Report: Reducing crime begins with early education
On behalf of 104 members of Fight Crime: Invest in Kids, Douglas County Attorney Don Kleine and Douglas County Sheriff Timothy Dunning called for more public-private investments in high-quality early learning programs in order to help Nebraska kids – particularly kids ages 0-3 – become productive citizens and reduce crime in the years to come.
“Investing in high-quality early childhood programs is one of the best steps we can take to reduce crime in Nebraska,” said Sheriff Dunning. That’s why he joined Douglas County Attorney Don Kleine in releasing a new report from Fight Crime: Invest in Kids titled, “Reducing Crime Begins with Early Learning.”
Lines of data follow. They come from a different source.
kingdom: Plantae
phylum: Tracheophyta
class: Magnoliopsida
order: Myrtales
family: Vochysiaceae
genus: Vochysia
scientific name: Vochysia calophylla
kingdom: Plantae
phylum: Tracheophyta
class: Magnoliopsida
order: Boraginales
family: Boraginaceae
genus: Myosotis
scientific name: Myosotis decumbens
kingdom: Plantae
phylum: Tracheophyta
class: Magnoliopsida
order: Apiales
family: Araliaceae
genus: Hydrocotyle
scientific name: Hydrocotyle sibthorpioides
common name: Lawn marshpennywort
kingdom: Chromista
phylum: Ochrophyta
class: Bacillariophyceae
The report explores Nebraska’s need for high-quality early learning programs that support kids, help cut crime, and save taxpayer dollars. A study of a Chicago preschool program found participating students had a 29 percent increase in high school graduation rates by age 20 compared to those that did not attend. High school dropouts are three and one-half times more likely than high school graduates to be arrested. In fact, seven out of ten inmates in state prisons nationwide do not have a high school degree.
High-quality early learning programs help children access positive educational and life outcomes while steering them away from destructive cycles of crime. But Nebraska is still behind when it comes to providing these programs to the kids who need it most.
Less than eight percent of at-risk kids in Nebraska have access to high-quality learning programs, and more than 64,000 children under the age of five are at risk of failing in school.
These numbers are alarming, especially considering the current stresses Nebraska prison system faces including overcrowding, violence among inmates, and high turnover of correctional officers. Refusing to invest in these high-quality early learning programs will cost taxpayers more dollars, and fail to reduce crime or boost public safety.
Organizations like Sixpence, a Nebraska early childhood fund that supports quality education programs for at-risk children, provide these programs to children and families – especially during the critical early years of zero to three. But, without adequate funding, Sixpence cannot access all the families who need and would benefit from these programs most. Citing research from the Fight Crime: Invest in Kids report, Sheriff Dunning and Don Kleine urged Nebraska continued investments to support programs like these, thereby putting families and public safety first.
Fight Crime: Invest in Kids is an anti-crime organization of more than 5,000 police chiefs, sheriffs, prosecutors and violence survivors nationwide, with 104 members in the state of Nebraska. Our mission is to take a hard-nosed look at the research about what really works to prevent kids from becoming criminals, and to inform policymakers and the public about that research.